══ Records for this task ══
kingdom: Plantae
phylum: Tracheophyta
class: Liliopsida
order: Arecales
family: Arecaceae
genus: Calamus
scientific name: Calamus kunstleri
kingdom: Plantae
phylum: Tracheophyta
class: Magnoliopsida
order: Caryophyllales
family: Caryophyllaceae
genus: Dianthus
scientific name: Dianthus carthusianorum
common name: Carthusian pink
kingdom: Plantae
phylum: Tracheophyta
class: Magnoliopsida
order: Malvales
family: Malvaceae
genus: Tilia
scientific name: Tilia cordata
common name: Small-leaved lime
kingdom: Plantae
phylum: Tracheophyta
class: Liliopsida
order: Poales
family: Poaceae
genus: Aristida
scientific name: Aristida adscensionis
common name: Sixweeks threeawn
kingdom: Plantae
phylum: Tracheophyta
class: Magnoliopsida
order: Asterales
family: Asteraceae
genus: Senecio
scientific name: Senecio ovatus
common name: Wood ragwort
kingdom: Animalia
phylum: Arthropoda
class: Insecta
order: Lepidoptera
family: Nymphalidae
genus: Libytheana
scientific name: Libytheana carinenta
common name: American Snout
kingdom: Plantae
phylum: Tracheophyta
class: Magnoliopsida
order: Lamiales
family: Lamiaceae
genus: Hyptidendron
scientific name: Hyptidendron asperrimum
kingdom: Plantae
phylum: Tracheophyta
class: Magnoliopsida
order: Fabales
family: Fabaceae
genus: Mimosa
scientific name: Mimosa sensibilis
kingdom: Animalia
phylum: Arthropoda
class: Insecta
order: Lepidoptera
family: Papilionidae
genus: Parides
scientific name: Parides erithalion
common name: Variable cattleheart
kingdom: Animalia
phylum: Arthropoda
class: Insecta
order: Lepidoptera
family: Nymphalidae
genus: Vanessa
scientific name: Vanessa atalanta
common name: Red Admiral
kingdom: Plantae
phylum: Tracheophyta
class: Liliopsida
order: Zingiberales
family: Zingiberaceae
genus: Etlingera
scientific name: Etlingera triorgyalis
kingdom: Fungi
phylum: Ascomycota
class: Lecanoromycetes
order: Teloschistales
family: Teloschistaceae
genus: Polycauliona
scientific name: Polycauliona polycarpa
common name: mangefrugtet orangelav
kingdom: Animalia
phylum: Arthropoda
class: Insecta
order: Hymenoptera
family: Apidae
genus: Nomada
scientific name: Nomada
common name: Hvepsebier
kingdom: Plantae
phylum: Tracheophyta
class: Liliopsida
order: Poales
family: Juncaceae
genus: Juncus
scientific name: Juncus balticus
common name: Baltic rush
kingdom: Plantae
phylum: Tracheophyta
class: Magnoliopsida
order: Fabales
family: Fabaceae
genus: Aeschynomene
═══
Copy out every line of the records above verbatim, keeping them in the same order.

kingdom: Plantae
phylum: Tracheophyta
class: Liliopsida
order: Arecales
family: Arecaceae
genus: Calamus
scientific name: Calamus kunstleri
kingdom: Plantae
phylum: Tracheophyta
class: Magnoliopsida
order: Caryophyllales
family: Caryophyllaceae
genus: Dianthus
scientific name: Dianthus carthusianorum
common name: Carthusian pink
kingdom: Plantae
phylum: Tracheophyta
class: Magnoliopsida
order: Malvales
family: Malvaceae
genus: Tilia
scientific name: Tilia cordata
common name: Small-leaved lime
kingdom: Plantae
phylum: Tracheophyta
class: Liliopsida
order: Poales
family: Poaceae
genus: Aristida
scientific name: Aristida adscensionis
common name: Sixweeks threeawn
kingdom: Plantae
phylum: Tracheophyta
class: Magnoliopsida
order: Asterales
family: Asteraceae
genus: Senecio
scientific name: Senecio ovatus
common name: Wood ragwort
kingdom: Animalia
phylum: Arthropoda
class: Insecta
order: Lepidoptera
family: Nymphalidae
genus: Libytheana
scientific name: Libytheana carinenta
common name: American Snout
kingdom: Plantae
phylum: Tracheophyta
class: Magnoliopsida
order: Lamiales
family: Lamiaceae
genus: Hyptidendron
scientific name: Hyptidendron asperrimum
kingdom: Plantae
phylum: Tracheophyta
class: Magnoliopsida
order: Fabales
family: Fabaceae
genus: Mimosa
scientific name: Mimosa sensibilis
kingdom: Animalia
phylum: Arthropoda
class: Insecta
order: Lepidoptera
family: Papilionidae
genus: Parides
scientific name: Parides erithalion
common name: Variable cattleheart
kingdom: Animalia
phylum: Arthropoda
class: Insecta
order: Lepidoptera
family: Nymphalidae
genus: Vanessa
scientific name: Vanessa atalanta
common name: Red Admiral
kingdom: Plantae
phylum: Tracheophyta
class: Liliopsida
order: Zingiberales
family: Zingiberaceae
genus: Etlingera
scientific name: Etlingera triorgyalis
kingdom: Fungi
phylum: Ascomycota
class: Lecanoromycetes
order: Teloschistales
family: Teloschistaceae
genus: Polycauliona
scientific name: Polycauliona polycarpa
common name: mangefrugtet orangelav
kingdom: Animalia
phylum: Arthropoda
class: Insecta
order: Hymenoptera
family: Apidae
genus: Nomada
scientific name: Nomada
common name: Hvepsebier
kingdom: Plantae
phylum: Tracheophyta
class: Liliopsida
order: Poales
family: Juncaceae
genus: Juncus
scientific name: Juncus balticus
common name: Baltic rush
kingdom: Plantae
phylum: Tracheophyta
class: Magnoliopsida
order: Fabales
family: Fabaceae
genus: Aeschynomene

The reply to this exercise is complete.